Despite a small rebound in May, the emergence of COVID-19 variants and the continued imposition of restrictions are weighing on the recovery in international travel. Meanwhile, domestic tourism continues to rebound in many parts of the world.
The latest UNWTO data shows that during the first five months of the year, global destinations recorded 147 million fewer international arrivals (overnight visitors) compared to the same period in 2020, or 460 million fewer than the pre-pandemic year of 2019. Data points to a relatively small rebound in May, with arrivals declining 82% (compared to May 2019), after falling 86% in April.
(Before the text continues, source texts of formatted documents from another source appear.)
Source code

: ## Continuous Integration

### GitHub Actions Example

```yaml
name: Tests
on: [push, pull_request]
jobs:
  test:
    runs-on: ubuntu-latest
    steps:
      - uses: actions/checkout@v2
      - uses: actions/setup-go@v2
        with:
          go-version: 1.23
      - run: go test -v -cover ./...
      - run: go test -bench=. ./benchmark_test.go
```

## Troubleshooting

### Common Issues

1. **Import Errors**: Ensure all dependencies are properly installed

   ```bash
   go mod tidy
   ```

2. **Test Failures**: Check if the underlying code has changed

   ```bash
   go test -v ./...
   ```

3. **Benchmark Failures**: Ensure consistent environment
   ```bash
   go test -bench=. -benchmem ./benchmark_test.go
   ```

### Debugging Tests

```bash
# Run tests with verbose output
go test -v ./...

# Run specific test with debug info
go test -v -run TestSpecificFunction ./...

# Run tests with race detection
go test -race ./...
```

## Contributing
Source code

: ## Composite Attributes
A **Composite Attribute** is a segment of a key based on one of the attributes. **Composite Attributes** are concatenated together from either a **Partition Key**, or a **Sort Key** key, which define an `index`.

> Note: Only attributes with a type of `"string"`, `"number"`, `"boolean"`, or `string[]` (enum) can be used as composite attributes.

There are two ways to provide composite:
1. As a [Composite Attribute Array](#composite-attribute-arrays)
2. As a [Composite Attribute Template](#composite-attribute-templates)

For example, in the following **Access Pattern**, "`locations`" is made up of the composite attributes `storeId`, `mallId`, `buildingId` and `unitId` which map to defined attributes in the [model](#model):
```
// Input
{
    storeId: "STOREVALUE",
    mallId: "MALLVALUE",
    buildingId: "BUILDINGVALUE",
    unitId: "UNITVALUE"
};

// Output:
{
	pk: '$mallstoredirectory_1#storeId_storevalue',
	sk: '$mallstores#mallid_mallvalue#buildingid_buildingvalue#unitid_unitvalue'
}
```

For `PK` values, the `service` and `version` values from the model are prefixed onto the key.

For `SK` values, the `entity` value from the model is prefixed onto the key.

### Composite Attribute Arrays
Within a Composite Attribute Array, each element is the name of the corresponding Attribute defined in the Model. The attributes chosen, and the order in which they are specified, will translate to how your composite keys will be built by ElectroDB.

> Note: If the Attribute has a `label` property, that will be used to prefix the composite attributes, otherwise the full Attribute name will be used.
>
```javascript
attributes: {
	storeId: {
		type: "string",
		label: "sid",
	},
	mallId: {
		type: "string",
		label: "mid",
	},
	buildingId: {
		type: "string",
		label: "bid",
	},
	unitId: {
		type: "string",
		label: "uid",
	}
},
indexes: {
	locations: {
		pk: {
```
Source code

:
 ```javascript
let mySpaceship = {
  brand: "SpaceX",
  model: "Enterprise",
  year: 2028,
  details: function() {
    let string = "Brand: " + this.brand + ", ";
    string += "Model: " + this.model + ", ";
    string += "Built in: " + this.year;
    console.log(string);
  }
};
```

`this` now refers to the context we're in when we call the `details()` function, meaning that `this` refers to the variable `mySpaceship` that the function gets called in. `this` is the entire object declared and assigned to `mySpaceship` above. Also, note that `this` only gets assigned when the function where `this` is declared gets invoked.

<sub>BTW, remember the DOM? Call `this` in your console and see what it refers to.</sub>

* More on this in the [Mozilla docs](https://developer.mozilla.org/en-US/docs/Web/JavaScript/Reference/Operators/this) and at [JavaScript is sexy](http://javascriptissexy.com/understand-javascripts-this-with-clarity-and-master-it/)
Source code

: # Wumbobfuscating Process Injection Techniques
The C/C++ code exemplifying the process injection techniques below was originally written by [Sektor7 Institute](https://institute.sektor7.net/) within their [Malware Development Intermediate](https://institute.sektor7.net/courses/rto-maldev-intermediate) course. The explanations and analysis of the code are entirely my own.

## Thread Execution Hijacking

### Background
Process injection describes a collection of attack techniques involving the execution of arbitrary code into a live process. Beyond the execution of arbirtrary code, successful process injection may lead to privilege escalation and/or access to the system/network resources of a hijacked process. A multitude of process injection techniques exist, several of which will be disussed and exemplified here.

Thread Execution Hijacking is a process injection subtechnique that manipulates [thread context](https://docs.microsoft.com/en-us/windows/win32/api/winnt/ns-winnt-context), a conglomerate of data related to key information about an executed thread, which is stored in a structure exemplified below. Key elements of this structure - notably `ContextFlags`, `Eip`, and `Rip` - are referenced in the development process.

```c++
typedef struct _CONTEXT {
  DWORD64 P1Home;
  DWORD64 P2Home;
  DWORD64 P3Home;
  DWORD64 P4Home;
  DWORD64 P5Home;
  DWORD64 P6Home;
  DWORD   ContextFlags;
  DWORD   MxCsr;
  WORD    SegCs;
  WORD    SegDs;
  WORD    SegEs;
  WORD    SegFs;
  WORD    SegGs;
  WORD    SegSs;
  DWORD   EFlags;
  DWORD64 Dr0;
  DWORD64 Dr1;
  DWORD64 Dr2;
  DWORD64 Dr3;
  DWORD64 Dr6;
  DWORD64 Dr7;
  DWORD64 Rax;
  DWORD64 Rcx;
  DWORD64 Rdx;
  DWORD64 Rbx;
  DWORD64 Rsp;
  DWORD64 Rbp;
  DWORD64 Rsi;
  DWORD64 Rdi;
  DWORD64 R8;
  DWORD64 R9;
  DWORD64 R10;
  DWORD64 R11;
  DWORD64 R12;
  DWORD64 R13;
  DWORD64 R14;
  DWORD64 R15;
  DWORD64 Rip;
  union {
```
This slight upward trend arose when some destinations began to ease restrictions and consumer confidence increased slightly.
Accelerating the pace of vaccination around the world, working on effective coordination and communication on ever-changing travel restrictions, and at the same time advancing digital tools to facilitate mobility will be critical to rebuilding confidence in travel. and restart tourism.
Rebuilding confidence to revive tourism
“Accelerating the pace of vaccination around the world, working on effective coordination and communication on ever-changing travel restrictions, and at the same time advancing digital tools to facilitate mobility will be essential to restore confidence in travel and restart tourism, ”says UNWTO Secretary-General Zurab Pololikashvili.
By region, Asia and the Pacific continued to experience the largest decline with a 95% drop in international arrivals in the first five months of 2021 compared to the same period in 2019. Europe (-85%) recorded the second largest decline in arrivals, followed by the Middle East (-83%) and Africa (-81%). The Americas (-72%) experienced a comparatively less decline. In June, the number of destinations with total border closures decreased to 63, from 69 in February. Of these, 33 were in Asia and the Pacific, while only seven were in Europe, the region with the fewest travel restrictions currently in place.
By subregion, the Caribbean (-60%) registered the best relative performance until May 2021. The growth of travel from the United States has benefited destinations in the Caribbean and Central America, as well as Mexico. Western Europe, Southern and Mediterranean Europe, South America and Central America performed slightly better in May than in April.
Mixed outlook for the remainder of 2021
International tourism is slowly recovering, although the recovery remains very fragile and uneven. Growing concern about the Delta variant of the virus has prompted several countries to reimpose restrictive measures. Additionally, volatility and a lack of clear information on entry requirements could continue to affect the resumption of international travel during the Northern Hemisphere summer season. However, vaccination programs around the world, along with softer restrictions for vaccinated travelers and the use of digital tools such as the EU Digital COVID Certificate, are contributing to the gradual normalization of travel.
Additionally, domestic travel is driving recovery in many destinations, especially those with large domestic markets. Domestic air seat capacity in China and Russia has already surpassed pre-crisis levels, while domestic travel in the United States is strengthening even further.